I'm travelling to Mumbai in December for 6 months. The accommodation I will be staying in has access to a washing machine. My issue is, I have very sensitive skin and at home can only use non-bio washing powder. My partner is already in Mumbai and has said that he is yet to see anything resembling this. Can anybody shed some light on the situation for me? What are your experiences? and what is the best powder to use in your opinion? 

Any help would be greatly appreciated! 

Emily


----------



## fugitive_4u (Nov 7, 2016)

emmyj said:


> Hi,
> 
> I'm travelling to Mumbai in December for 6 months. The accommodation I will be staying in has access to a washing machine. My issue is, I have very sensitive skin and at home can only use non-bio washing powder. My partner is already in Mumbai and has said that he is yet to see anything resembling this. Can anybody shed some light on the situation for me? What are your experiences? and what is the best powder to use in your opinion?
> 
> ...


There are certain products available at Oraganic Stores locally but yes, your options are limited.
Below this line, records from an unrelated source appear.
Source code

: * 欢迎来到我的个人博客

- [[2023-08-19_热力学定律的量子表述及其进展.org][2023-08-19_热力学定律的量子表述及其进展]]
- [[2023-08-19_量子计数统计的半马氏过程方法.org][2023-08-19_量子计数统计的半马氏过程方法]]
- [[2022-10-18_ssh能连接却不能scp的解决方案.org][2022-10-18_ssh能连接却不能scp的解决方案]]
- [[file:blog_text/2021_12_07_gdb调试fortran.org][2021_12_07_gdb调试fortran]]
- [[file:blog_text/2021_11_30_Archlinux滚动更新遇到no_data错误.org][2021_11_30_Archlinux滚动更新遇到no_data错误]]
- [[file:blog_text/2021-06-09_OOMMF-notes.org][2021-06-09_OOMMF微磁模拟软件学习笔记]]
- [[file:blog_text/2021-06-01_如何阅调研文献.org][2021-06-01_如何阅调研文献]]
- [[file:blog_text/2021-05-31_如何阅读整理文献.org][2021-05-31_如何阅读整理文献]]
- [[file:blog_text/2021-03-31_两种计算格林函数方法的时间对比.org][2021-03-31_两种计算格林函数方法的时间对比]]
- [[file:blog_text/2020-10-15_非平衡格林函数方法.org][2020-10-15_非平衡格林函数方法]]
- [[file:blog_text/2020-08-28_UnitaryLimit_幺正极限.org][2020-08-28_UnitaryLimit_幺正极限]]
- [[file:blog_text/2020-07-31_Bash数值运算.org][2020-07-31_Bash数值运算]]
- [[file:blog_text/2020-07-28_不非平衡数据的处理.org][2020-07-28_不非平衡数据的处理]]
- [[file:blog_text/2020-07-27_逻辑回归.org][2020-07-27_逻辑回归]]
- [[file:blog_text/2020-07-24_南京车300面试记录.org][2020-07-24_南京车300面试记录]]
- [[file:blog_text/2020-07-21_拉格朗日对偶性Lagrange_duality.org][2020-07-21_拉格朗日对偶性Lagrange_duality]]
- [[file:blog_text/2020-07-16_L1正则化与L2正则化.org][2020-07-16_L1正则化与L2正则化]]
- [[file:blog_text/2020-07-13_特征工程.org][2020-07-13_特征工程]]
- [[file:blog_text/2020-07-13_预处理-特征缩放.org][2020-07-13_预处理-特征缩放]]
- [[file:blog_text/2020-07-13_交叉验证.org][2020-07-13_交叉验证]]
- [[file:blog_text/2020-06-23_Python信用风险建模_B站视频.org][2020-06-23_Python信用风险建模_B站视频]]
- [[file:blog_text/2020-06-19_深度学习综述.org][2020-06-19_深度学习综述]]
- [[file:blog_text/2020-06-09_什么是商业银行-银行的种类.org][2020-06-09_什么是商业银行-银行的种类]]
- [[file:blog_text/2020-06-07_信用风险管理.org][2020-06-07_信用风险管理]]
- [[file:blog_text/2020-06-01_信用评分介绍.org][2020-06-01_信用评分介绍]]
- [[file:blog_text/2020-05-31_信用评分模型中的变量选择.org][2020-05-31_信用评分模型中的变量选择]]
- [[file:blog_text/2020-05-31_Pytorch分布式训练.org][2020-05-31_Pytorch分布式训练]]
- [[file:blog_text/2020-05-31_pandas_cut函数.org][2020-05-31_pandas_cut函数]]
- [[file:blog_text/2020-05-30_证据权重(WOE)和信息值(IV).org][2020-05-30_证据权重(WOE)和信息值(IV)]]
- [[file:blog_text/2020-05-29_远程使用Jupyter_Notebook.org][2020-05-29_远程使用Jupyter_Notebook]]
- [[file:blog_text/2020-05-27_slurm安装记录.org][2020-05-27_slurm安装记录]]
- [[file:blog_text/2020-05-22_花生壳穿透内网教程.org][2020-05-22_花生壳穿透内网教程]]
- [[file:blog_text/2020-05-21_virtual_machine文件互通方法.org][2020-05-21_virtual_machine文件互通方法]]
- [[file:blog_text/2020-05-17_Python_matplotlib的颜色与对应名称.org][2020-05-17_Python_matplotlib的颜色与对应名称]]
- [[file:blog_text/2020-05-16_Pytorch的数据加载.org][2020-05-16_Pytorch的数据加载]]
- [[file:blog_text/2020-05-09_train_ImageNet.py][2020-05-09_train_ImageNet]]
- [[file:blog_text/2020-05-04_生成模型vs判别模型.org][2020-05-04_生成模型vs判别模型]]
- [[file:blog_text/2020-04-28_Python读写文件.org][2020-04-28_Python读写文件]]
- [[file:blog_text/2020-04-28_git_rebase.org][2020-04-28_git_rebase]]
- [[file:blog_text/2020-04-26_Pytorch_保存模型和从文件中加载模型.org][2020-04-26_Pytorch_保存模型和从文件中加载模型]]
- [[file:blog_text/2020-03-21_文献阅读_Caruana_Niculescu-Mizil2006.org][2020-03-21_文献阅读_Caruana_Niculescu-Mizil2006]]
Would something like this help? Mitti Se Natural Laundry Detergent - 400 gr: Amazon.in: Health & Personal Care

Alternately, I suggest you to carry some stock from UK until you find a suitable replacement here

Good Luck


----------



## emmyj (Nov 14, 2016)

thank you for your information regarding this. I have however now ordered some washing powder to where I am staying using the brittish corner shop website. Thank you!


----------